# Thread: How to solve this problem algebraically?

1. ## How to solve this problem algebraically?

Qs: One number is 6 more than another. Their product is 520. Find the numbers.

-- Let the numbers be: x, x+6
So, x(x+6) = 520
or, x^2+6x=520
then what..?

The numbers are 20 & 26.
And if I put them in the above formula, it works..
20(20+6) = 520
or, 20x26=520

2. ## Re: How to solve this problem algebraically?

$x^2+6x-520=0$

Are you aware of any of the methods available for solving a quadratic equation?

3. ## Re: How to solve this problem algebraically?

One number is 6 more than another. Their product is 520. Find the numbers.

Let any letter of choice be the number we are searching for. I will use n for number but you can use x, y, z, or whatever letter you like.

Let n = one of the numbers

Let n + 6 = the other number

The words "Their product" should tell you right away that multiplication is what the question is leading to.

n times (n + 6) = 250

n(n + 6) = 250

n^2 + 6n -250 = 0

In the quadratic formula, let a = 1, b = 6 and c = -250.
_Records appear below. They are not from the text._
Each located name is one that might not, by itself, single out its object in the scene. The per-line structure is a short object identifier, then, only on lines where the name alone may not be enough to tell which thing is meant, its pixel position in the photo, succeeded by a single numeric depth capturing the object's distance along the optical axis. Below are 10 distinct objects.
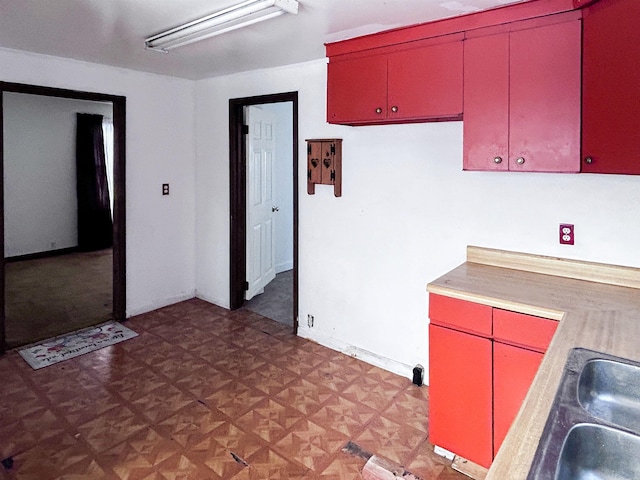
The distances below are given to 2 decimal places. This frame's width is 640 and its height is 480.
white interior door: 4.61
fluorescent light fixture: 2.25
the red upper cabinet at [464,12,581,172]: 2.08
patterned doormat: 3.49
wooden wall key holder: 3.46
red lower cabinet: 1.99
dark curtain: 7.43
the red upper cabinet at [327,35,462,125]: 2.47
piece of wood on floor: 1.10
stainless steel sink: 0.97
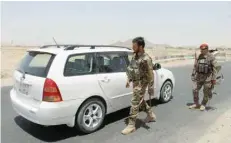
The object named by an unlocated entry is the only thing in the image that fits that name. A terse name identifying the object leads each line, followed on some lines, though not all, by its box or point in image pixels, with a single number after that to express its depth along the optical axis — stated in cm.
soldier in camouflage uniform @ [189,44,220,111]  676
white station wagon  465
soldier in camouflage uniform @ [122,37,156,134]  526
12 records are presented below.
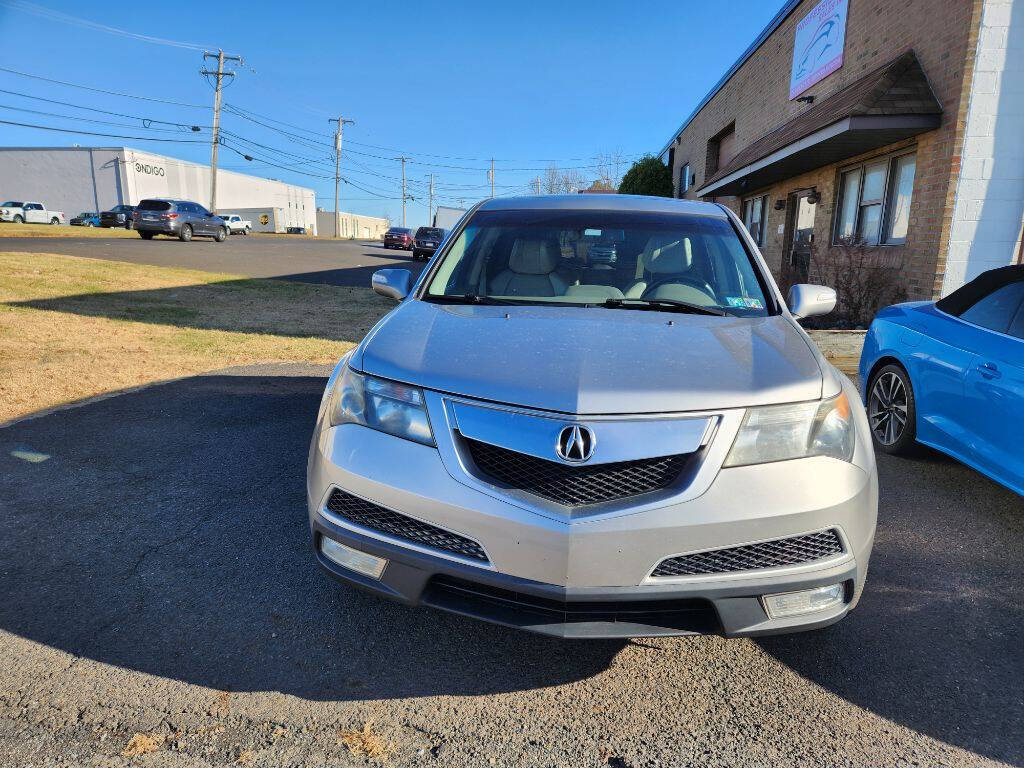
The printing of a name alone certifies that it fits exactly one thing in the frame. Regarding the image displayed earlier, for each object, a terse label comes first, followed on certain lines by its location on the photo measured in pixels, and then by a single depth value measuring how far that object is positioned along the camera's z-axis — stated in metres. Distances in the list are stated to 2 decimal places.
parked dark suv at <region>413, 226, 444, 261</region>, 34.10
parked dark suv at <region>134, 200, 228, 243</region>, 28.59
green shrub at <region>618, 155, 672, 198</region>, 30.45
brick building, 8.13
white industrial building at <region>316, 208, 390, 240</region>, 100.56
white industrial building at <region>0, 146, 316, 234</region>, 69.25
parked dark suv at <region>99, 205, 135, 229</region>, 46.62
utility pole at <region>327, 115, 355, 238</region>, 78.50
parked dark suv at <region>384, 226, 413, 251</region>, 42.91
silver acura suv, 1.96
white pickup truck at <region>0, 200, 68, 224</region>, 53.66
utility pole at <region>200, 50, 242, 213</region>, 51.25
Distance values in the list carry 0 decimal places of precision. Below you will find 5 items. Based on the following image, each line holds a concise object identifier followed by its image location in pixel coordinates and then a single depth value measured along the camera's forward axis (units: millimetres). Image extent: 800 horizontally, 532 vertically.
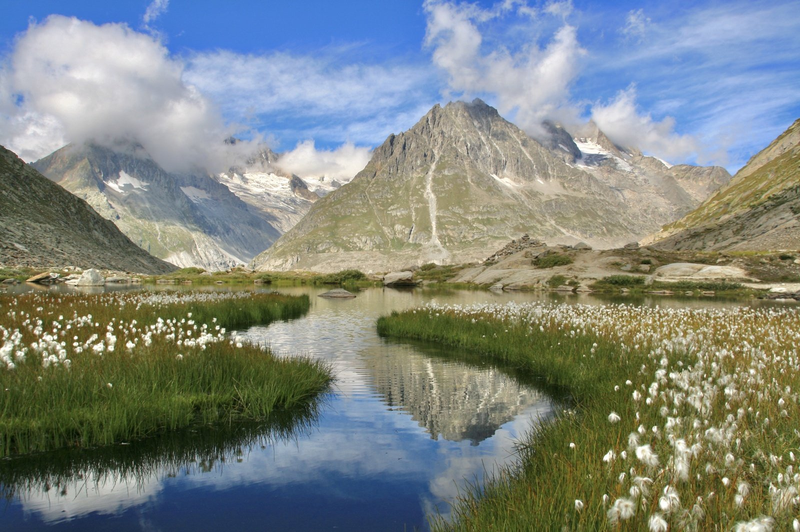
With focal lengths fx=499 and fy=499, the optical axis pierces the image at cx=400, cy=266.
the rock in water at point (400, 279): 107625
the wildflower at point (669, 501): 4738
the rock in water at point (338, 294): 67125
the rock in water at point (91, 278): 77438
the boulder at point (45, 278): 74750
If after visiting the site you have no clue what's going on, write back. I think it is important for you to try this one on your own. Keep in mind that x is typically used in the formula. Just replace my letter n with the typical variable x and follow the steps given in the link above.

4. ## Re: How to solve this problem algebraically?

Thanks for Both of the above posts. I've solved it using the factoring method e.g.
factors of 520 that will match to x, x+6 are 20 & 26
Since, x^2 + 6x -520 = 0
(-20)(26) = -520
(-20)+(26)= 6
So, (x-20)(x+26)=0
x-20 = 0, or x=20
x+26 = 0, or x=-26
x=20 ... this matches the equation, so the #s are 20 & 26.
Will try the formula way also. Thanks again...